▶ [Fragmento del documento]
————
Lo confieso: tengo admiración por Savina Yannatou. Y más.
En especial, al atardecer.
Fíjese.
Encare usted temprano un día áspero y macilento, déjelo andar salpicado él de noticias agridulces y de vueltas y revueltas de caminos que se entreveran y van y vienen y desalientan al más pintado. Ocúpese de trivialidades que manda el buen tino. Tramite sandeces, fatigue escritorios y mostradores anodinos. Camine usted la ciudad. No: no sólo camine: ¡vaya en auto…! Y hable con todo mundo. Haga negocios tontos de cabotaje, cobre cheques, presente papeles, atienda llamados, haga llamados.
Uf.
Siéntase atrapado, inane y aburrido. Ríase de su sentimiento. Salga del escritorio, rápido: no se ahogue… Discuta con dos ferreteros por un repuesto desconocido en el barrio viejo de la ciudad. Vuelva a su escritorio. Despache notas, escriba importantes estupideces y lo que venga, asigne bobadas urgentes, siéntase torpe y ríase de su torpeza.
(Atención, eso sí: en un recodo del día, salga a comprar unas acuarelas y unos papeles de dibujo para su malcriada Isabel: que seis años son su fiestón de ella…)
Y, al fin, en cuanto pueda, seguro de que no pierde nada que valga la pena conservar, deje los parajes aquellos de los malos recuerdos y huya hacia el noroeste. Enfrente las autopistas, mire con atención las caras y los gestos de los viandantes a su vera. Siéntase miserable de ser uno de ellos. Y ríase de sentirse miserable. Después de todo, es un día. Mientras, piense, escriba, medite, goce el fin. Gaudium in fine…
Llegue.
Desmonte. Ría, juegue, festeje, ayude a soplar velas de cumpleaños, coma torta.
Y espere: también el festín de la malcriada palidece y termina.
————
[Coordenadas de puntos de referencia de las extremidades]
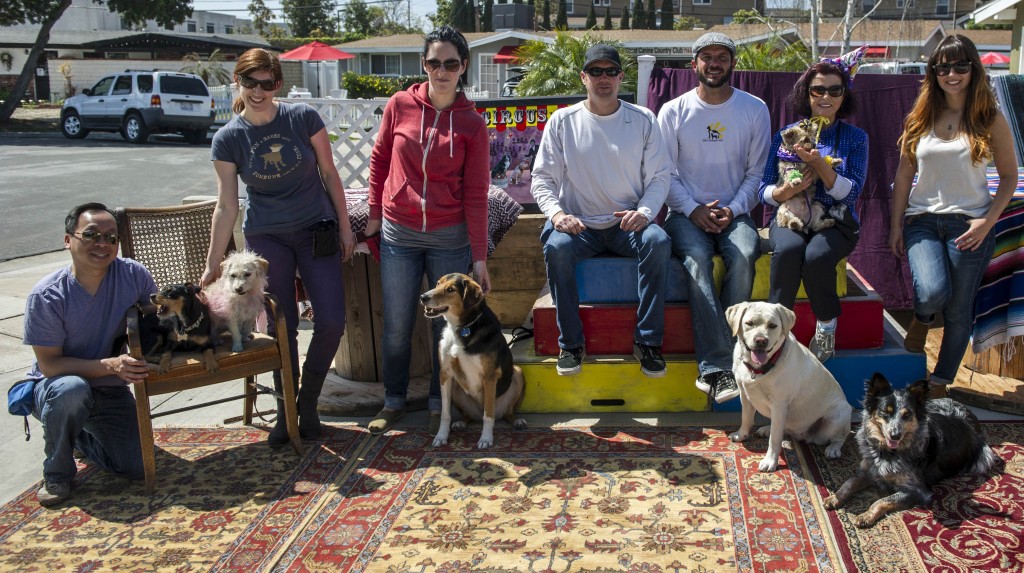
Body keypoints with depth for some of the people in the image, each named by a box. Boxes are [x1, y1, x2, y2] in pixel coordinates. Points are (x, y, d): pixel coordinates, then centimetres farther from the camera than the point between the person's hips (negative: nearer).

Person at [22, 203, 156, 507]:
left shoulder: (133, 274, -14)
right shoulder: (45, 297, -21)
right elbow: (50, 365, -20)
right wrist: (111, 365, -33)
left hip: (111, 391, 4)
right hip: (52, 388, -3)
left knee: (139, 468, -7)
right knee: (71, 390, -39)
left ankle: (81, 435, 26)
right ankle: (57, 475, -11)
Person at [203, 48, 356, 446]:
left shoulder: (304, 118, -9)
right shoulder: (228, 138, -7)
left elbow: (330, 174, 0)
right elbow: (226, 205, -4)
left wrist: (345, 227, 1)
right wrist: (213, 264, -4)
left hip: (316, 231, 0)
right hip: (266, 238, 0)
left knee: (332, 322, -6)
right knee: (282, 327, 2)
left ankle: (309, 400, 17)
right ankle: (285, 408, 22)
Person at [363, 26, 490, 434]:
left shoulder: (472, 124, -3)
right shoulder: (400, 105, -1)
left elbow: (476, 194, -3)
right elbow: (379, 159, 10)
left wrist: (479, 255, -5)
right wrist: (375, 213, 8)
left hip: (450, 238, -1)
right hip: (398, 235, 1)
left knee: (445, 325, 7)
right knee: (396, 327, 8)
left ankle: (439, 405, 24)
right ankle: (393, 402, 27)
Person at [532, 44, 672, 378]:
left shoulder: (643, 120, 6)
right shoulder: (563, 121, 5)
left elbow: (659, 177, 5)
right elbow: (541, 179, 4)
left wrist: (644, 212, -15)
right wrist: (557, 213, -17)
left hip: (628, 225, 1)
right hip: (579, 225, 0)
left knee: (658, 241, -31)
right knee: (556, 246, -32)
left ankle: (648, 341, -20)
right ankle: (571, 344, -18)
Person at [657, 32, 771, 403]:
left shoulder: (755, 110, 8)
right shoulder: (673, 112, 6)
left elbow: (757, 171, 7)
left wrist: (733, 210, -9)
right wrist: (693, 209, -12)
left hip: (734, 213, 1)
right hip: (686, 212, -1)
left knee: (744, 255, -32)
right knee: (697, 258, -33)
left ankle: (711, 367, -28)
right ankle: (718, 367, -35)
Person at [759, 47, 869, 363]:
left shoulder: (855, 137, 6)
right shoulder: (786, 135, 9)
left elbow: (851, 193, -6)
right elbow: (764, 190, 5)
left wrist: (820, 165, -20)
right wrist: (785, 191, -18)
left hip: (835, 222, -1)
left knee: (816, 255, -34)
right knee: (788, 248, -35)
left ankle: (827, 326, -10)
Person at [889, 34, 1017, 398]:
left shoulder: (991, 120, 1)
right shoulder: (919, 119, 6)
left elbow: (1009, 177, 4)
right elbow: (904, 175, 9)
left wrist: (987, 221, -9)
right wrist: (896, 226, 5)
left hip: (969, 225, -1)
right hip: (923, 221, 1)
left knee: (959, 310, 4)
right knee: (933, 292, -24)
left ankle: (939, 384, 24)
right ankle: (921, 319, 15)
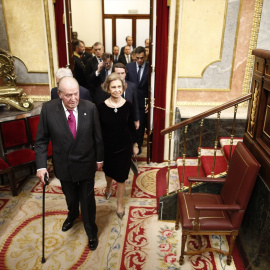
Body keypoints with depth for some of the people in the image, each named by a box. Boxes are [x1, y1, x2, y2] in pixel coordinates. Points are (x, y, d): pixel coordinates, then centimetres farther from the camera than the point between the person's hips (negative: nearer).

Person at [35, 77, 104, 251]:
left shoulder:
————
▶ [Actividades]
A – Resuma el fragmento en prosa en dos oraciones.
B – Escriba la continuación del fragmento en prosa a partir de su última oración.

▶ [Respuestas dadas]
A – Quien escribe confiesa su admiración por Savina Yannatou, sobre todo al atardecer, e invita al lector a imaginar un día áspero de trámites, trivialidades y escritorios, en el que uno se siente atrapado y torpe y se ríe de ello. En medio del día hay que comprar acuarelas y papeles de dibujo para Isabel, que cumple seis años; al final se huye hacia el noroeste, se llega, se festeja el cumpleaños y se espera a que también ese festín palidezca y termine.

B –
Vaya finalmente a la cueva, cansino y seguro de que el tiempo es más suyo ahora, lleve el mate en ristre. Repose.
En ese momento -no antes, no después-, convoque a su querida Savina para que aplane el día, lo vuelva terso y claro como una llanura.
Y oiga, que la belleza es un nombre grande. Y no es contra nada. Es. Y hace el bien.
Atardece.
Vigorosa y simplemente, suena Savina. Pocos tienen sabiduría en la voz. Ella tiene. Sabe.
Es el momento de preguntarle qué más quiere cantar. Otra...
¿Occitano? ¿De veras? ¿Y cómo así?
Y, entonces, le garanto, frescamente cantará fragmentos de una canción francesa, del Languedoc, que se dice para despedir al señor Carnaval, cuando lo queman, en los inicios de la Cuaresma.
Pero, mire usted…
¿Es verdad, Savina, que además con esta melodía hay un sentido himno de Viernes Santo, que le cantan al Varón de Dolores los cristianos del Líbano y el medio oriente? ¿Y dice usted que hay una versión de las dos letras, y con el himno también en catalán?
Y así es. ¿Ven?
Digan lo que quieran: Savina Yannatou, al atardecer, le salva a uno el día.
Lo hace bello, fresco, claro.
Y bueno.
Admirable.
Ευχαριστω, Savina.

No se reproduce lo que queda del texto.